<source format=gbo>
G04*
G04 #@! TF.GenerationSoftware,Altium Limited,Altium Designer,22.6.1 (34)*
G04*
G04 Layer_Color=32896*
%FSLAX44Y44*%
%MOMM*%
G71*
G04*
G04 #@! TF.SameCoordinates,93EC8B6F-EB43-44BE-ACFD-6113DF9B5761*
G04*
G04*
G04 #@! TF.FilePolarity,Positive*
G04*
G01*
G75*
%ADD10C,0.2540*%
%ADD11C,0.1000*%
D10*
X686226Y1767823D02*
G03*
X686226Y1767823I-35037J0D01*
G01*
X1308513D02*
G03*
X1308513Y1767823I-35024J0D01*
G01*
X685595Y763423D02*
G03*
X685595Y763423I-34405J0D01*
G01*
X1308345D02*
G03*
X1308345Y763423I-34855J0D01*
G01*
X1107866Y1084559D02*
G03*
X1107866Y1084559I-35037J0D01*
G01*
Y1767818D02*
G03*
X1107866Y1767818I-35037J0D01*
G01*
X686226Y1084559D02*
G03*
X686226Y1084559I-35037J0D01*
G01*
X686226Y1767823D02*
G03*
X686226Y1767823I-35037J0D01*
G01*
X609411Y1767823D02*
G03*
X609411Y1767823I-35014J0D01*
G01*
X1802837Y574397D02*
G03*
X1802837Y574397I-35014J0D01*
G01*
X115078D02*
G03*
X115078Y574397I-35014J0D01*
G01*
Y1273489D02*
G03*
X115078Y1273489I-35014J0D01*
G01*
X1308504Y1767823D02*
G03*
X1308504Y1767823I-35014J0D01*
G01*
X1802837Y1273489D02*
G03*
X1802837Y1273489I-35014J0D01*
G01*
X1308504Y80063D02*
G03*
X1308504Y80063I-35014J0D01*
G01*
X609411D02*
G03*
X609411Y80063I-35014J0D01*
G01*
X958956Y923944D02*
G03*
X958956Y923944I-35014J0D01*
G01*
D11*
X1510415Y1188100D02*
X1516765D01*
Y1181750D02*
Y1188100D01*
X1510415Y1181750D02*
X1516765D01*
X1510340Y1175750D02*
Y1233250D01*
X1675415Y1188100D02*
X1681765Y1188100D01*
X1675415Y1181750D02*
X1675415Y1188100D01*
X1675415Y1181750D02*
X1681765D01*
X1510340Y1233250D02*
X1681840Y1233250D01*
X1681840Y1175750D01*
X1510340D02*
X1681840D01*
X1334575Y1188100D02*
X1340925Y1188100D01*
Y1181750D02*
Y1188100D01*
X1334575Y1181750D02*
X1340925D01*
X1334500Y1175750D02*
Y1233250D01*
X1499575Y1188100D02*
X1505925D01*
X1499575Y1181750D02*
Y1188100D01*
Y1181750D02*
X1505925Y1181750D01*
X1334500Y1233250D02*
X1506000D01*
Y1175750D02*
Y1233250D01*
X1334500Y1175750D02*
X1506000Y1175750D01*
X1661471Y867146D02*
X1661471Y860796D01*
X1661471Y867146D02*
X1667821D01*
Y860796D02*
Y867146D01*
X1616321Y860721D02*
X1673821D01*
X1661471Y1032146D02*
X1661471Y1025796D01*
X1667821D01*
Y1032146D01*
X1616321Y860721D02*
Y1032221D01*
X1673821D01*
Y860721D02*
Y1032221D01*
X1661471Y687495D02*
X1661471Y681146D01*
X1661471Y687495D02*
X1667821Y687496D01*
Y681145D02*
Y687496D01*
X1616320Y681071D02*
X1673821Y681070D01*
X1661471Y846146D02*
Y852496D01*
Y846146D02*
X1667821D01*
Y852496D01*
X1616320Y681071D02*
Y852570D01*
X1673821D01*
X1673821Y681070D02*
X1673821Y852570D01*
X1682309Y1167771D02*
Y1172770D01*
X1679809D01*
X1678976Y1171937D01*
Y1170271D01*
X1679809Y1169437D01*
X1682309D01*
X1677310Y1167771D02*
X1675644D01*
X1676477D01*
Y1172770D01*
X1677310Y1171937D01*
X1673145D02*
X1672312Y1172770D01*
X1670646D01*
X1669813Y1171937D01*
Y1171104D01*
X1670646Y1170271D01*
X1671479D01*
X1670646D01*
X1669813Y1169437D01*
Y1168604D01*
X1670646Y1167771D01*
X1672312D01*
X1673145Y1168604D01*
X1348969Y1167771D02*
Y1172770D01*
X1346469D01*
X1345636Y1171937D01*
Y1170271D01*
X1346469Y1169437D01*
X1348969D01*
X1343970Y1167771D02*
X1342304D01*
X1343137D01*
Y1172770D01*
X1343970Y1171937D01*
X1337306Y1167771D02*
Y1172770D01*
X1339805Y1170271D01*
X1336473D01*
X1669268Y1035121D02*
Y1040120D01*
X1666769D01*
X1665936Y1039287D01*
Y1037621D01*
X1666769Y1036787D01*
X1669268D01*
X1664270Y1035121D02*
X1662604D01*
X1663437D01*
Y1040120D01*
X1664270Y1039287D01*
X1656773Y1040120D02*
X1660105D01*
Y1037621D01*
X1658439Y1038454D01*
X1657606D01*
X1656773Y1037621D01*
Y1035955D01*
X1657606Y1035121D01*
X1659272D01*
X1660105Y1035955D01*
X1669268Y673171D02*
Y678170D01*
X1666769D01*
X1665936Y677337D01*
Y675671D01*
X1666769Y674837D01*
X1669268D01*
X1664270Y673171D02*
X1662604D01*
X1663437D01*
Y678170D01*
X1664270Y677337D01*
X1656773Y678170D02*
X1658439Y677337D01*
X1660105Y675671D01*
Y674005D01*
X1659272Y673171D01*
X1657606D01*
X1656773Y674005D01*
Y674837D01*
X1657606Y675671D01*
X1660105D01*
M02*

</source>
###
Please return all of the entries above, exactly and completely.

### Result for this exercise
<source format=gbo>
G04*
G04 #@! TF.GenerationSoftware,Altium Limited,Altium Designer,22.6.1 (34)*
G04*
G04 Layer_Color=32896*
%FSLAX44Y44*%
%MOMM*%
G71*
G04*
G04 #@! TF.SameCoordinates,93EC8B6F-EB43-44BE-ACFD-6113DF9B5761*
G04*
G04*
G04 #@! TF.FilePolarity,Positive*
G04*
G01*
G75*
%ADD10C,0.2540*%
%ADD11C,0.1000*%
D10*
X686226Y1767823D02*
G03*
X686226Y1767823I-35037J0D01*
G01*
X1308513D02*
G03*
X1308513Y1767823I-35024J0D01*
G01*
X685595Y763423D02*
G03*
X685595Y763423I-34405J0D01*
G01*
X1308345D02*
G03*
X1308345Y763423I-34855J0D01*
G01*
X1107866Y1084559D02*
G03*
X1107866Y1084559I-35037J0D01*
G01*
Y1767818D02*
G03*
X1107866Y1767818I-35037J0D01*
G01*
X686226Y1084559D02*
G03*
X686226Y1084559I-35037J0D01*
G01*
X686226Y1767823D02*
G03*
X686226Y1767823I-35037J0D01*
G01*
X609411Y1767823D02*
G03*
X609411Y1767823I-35014J0D01*
G01*
X1802837Y574397D02*
G03*
X1802837Y574397I-35014J0D01*
G01*
X115078D02*
G03*
X115078Y574397I-35014J0D01*
G01*
Y1273489D02*
G03*
X115078Y1273489I-35014J0D01*
G01*
X1308504Y1767823D02*
G03*
X1308504Y1767823I-35014J0D01*
G01*
X1802837Y1273489D02*
G03*
X1802837Y1273489I-35014J0D01*
G01*
X1308504Y80063D02*
G03*
X1308504Y80063I-35014J0D01*
G01*
X609411D02*
G03*
X609411Y80063I-35014J0D01*
G01*
X958956Y923944D02*
G03*
X958956Y923944I-35014J0D01*
G01*
D11*
X1510415Y1188100D02*
X1516765D01*
Y1181750D02*
Y1188100D01*
X1510415Y1181750D02*
X1516765D01*
X1510340Y1175750D02*
Y1233250D01*
X1675415Y1188100D02*
X1681765Y1188100D01*
X1675415Y1181750D02*
X1675415Y1188100D01*
X1675415Y1181750D02*
X1681765D01*
X1510340Y1233250D02*
X1681840Y1233250D01*
X1681840Y1175750D01*
X1510340D02*
X1681840D01*
X1334575Y1188100D02*
X1340925Y1188100D01*
Y1181750D02*
Y1188100D01*
X1334575Y1181750D02*
X1340925D01*
X1334500Y1175750D02*
Y1233250D01*
X1499575Y1188100D02*
X1505925D01*
X1499575Y1181750D02*
Y1188100D01*
Y1181750D02*
X1505925Y1181750D01*
X1334500Y1233250D02*
X1506000D01*
Y1175750D02*
Y1233250D01*
X1334500Y1175750D02*
X1506000Y1175750D01*
X1661471Y867146D02*
X1661471Y860796D01*
X1661471Y867146D02*
X1667821D01*
Y860796D02*
Y867146D01*
X1616321Y860721D02*
X1673821D01*
X1661471Y1032146D02*
X1661471Y1025796D01*
X1667821D01*
Y1032146D01*
X1616321Y860721D02*
Y1032221D01*
X1673821D01*
Y860721D02*
Y1032221D01*
X1661471Y687495D02*
X1661471Y681146D01*
X1661471Y687495D02*
X1667821Y687496D01*
Y681145D02*
Y687496D01*
X1616320Y681071D02*
X1673821Y681070D01*
X1661471Y846146D02*
Y852496D01*
Y846146D02*
X1667821D01*
Y852496D01*
X1616320Y681071D02*
Y852570D01*
X1673821D01*
X1673821Y681070D02*
X1673821Y852570D01*
X1682309Y1167771D02*
Y1172770D01*
X1679809D01*
X1678976Y1171937D01*
Y1170271D01*
X1679809Y1169437D01*
X1682309D01*
X1677310Y1167771D02*
X1675644D01*
X1676477D01*
Y1172770D01*
X1677310Y1171937D01*
X1673145D02*
X1672312Y1172770D01*
X1670646D01*
X1669813Y1171937D01*
Y1171104D01*
X1670646Y1170271D01*
X1671479D01*
X1670646D01*
X1669813Y1169437D01*
Y1168604D01*
X1670646Y1167771D01*
X1672312D01*
X1673145Y1168604D01*
X1348969Y1167771D02*
Y1172770D01*
X1346469D01*
X1345636Y1171937D01*
Y1170271D01*
X1346469Y1169437D01*
X1348969D01*
X1343970Y1167771D02*
X1342304D01*
X1343137D01*
Y1172770D01*
X1343970Y1171937D01*
X1337306Y1167771D02*
Y1172770D01*
X1339805Y1170271D01*
X1336473D01*
X1669268Y1035121D02*
Y1040120D01*
X1666769D01*
X1665936Y1039287D01*
Y1037621D01*
X1666769Y1036787D01*
X1669268D01*
X1664270Y1035121D02*
X1662604D01*
X1663437D01*
Y1040120D01*
X1664270Y1039287D01*
X1656773Y1040120D02*
X1660105D01*
Y1037621D01*
X1658439Y1038454D01*
X1657606D01*
X1656773Y1037621D01*
Y1035955D01*
X1657606Y1035121D01*
X1659272D01*
X1660105Y1035955D01*
X1669268Y673171D02*
Y678170D01*
X1666769D01*
X1665936Y677337D01*
Y675671D01*
X1666769Y674837D01*
X1669268D01*
X1664270Y673171D02*
X1662604D01*
X1663437D01*
Y678170D01*
X1664270Y677337D01*
X1656773Y678170D02*
X1658439Y677337D01*
X1660105Y675671D01*
Y674005D01*
X1659272Y673171D01*
X1657606D01*
X1656773Y674005D01*
Y674837D01*
X1657606Y675671D01*
X1660105D01*
M02*

</source>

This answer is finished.